Open bensoltoff opened 5 years ago

bensoltoff commented 5 years ago
rickecon commented 5 years ago
ariboyarsky commented 5 years ago

@bensoltoff Thank you for your comments! Surprisingly no, while SVM has been used for propensity score estimation it hasn't been proposed as a possible test of the overlap condition in matching estimators - which is often an overlooked but vital assumption. In general, yes - but I think the more interesting case is in the Roy selection model where the test tends to reject (which we would want) while the logistic regression will accept. The reason to use SVM is that we are interested in the interpretability of the results, especially in selecting observations near the decision hyperplane. We would lose this in the neural network. Additionally, I would expect the decision tree would perform similarly if it could be formulated to utilize a RKHS approach. There is also an Athey and Imbens 2016 paper that considers trees for counterfactual estimation. An issue this presents is the discreteness in the binning over continuous variables although likely not an empirical issue. Another, more forward looking reason, is that the SVM can easily be formulated with a check-loss function which may allow us to characterize heterogeneity in treatment uptake. I am working on a paper like this with Prof. Pouliot.

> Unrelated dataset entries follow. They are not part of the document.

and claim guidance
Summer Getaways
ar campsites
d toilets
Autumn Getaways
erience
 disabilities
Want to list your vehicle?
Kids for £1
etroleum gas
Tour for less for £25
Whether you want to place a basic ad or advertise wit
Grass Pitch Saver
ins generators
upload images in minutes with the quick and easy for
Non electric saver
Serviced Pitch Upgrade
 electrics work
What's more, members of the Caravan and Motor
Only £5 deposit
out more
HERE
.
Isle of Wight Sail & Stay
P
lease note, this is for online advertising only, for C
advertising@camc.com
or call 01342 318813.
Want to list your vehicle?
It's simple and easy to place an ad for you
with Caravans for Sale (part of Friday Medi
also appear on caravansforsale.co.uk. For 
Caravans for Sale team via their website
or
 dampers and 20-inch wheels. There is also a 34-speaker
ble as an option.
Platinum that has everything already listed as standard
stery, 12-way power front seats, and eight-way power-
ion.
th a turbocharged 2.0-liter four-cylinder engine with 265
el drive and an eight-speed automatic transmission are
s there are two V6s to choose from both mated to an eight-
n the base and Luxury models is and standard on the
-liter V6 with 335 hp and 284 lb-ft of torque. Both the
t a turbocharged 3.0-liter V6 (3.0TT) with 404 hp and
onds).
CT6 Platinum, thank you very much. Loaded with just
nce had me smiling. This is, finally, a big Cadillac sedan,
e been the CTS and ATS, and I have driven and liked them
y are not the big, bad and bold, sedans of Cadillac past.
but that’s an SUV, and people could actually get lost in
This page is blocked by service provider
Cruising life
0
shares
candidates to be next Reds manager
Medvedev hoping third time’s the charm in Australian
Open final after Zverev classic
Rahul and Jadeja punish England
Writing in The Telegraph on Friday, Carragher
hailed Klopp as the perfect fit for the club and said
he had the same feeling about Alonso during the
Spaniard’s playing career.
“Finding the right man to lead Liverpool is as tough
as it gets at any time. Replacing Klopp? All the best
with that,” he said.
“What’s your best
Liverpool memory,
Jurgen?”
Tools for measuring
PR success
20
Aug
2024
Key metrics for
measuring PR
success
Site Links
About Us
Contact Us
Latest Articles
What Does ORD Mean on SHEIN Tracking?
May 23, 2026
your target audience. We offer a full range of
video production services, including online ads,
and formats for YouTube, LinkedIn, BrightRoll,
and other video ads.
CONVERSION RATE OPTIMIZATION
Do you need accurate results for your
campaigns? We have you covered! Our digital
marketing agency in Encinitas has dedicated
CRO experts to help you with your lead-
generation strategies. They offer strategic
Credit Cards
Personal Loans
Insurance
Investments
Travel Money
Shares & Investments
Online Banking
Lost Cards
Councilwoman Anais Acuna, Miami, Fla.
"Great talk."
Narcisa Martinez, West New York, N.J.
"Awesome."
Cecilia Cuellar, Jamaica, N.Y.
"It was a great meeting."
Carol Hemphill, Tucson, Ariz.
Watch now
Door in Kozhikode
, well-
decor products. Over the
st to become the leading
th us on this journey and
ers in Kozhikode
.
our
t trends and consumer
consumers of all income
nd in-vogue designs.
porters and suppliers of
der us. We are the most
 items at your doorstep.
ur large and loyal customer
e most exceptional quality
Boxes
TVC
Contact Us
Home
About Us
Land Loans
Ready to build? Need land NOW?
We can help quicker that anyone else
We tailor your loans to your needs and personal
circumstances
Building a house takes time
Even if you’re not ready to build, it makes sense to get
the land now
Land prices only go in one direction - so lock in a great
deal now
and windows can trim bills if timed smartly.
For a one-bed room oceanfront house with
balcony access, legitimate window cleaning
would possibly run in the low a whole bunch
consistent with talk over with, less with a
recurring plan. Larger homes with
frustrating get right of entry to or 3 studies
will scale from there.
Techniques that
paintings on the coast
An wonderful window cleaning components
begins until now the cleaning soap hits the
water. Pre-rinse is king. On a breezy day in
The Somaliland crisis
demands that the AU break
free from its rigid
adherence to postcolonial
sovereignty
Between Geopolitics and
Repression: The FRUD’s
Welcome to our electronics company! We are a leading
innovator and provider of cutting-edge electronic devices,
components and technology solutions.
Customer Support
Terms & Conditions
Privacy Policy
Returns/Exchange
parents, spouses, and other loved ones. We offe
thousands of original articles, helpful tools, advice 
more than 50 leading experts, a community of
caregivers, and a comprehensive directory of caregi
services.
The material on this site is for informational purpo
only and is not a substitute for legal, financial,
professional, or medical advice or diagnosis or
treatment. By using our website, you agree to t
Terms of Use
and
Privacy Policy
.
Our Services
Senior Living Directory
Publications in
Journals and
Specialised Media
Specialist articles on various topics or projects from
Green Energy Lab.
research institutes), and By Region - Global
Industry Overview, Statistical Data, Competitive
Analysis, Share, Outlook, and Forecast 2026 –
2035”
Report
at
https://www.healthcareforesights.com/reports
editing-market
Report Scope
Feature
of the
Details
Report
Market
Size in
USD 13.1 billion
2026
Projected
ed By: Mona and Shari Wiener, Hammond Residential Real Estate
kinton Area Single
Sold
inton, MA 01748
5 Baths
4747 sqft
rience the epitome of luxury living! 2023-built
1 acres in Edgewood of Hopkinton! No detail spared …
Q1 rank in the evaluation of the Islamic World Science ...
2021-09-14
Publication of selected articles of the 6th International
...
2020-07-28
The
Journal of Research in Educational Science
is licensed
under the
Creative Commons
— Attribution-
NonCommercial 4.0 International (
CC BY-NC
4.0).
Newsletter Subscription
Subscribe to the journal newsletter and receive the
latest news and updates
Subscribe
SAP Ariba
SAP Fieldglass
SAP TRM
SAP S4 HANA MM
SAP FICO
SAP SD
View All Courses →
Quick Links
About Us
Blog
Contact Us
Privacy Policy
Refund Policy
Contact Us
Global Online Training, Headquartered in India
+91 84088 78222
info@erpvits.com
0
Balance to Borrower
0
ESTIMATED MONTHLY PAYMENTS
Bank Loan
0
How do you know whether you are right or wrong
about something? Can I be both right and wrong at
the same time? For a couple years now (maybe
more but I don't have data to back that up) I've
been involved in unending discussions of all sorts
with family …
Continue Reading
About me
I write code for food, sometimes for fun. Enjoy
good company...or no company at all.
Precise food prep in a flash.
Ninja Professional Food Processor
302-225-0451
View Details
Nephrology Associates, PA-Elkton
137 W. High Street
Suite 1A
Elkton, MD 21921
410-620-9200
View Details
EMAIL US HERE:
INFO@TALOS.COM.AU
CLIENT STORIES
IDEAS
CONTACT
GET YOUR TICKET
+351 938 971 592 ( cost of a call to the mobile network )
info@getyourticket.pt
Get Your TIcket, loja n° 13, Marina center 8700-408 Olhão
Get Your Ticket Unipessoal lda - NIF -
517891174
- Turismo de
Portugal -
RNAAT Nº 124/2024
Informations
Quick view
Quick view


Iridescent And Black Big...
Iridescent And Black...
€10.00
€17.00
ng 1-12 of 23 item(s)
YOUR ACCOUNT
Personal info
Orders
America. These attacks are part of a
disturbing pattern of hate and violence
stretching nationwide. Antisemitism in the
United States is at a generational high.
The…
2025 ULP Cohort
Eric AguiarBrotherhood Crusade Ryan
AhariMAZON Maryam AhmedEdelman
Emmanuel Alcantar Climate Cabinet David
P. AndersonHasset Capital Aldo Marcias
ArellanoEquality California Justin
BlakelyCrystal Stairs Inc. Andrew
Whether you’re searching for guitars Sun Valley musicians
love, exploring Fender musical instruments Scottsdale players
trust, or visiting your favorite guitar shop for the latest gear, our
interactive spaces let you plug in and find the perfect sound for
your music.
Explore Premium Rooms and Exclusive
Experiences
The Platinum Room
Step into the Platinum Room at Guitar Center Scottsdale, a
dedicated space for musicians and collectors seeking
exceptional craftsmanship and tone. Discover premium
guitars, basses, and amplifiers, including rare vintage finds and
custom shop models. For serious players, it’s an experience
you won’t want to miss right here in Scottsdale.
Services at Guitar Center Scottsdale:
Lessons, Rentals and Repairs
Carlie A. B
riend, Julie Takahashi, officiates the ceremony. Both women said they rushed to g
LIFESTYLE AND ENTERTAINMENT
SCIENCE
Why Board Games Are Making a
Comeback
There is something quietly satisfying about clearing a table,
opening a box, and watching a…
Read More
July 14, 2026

@rickecon Thank you so much also for your comments! I haven't actually spoken with Prof. Heckman about this however I've discussed this with a few econometricians at Econ and Harris, including of course my advisor Prof. Torgovitsky. I think the next steps would be to consider a more sophisticated conditional probability estimation approach perhaps considering some asymptotic results that recently arose for finite dimensional kernels.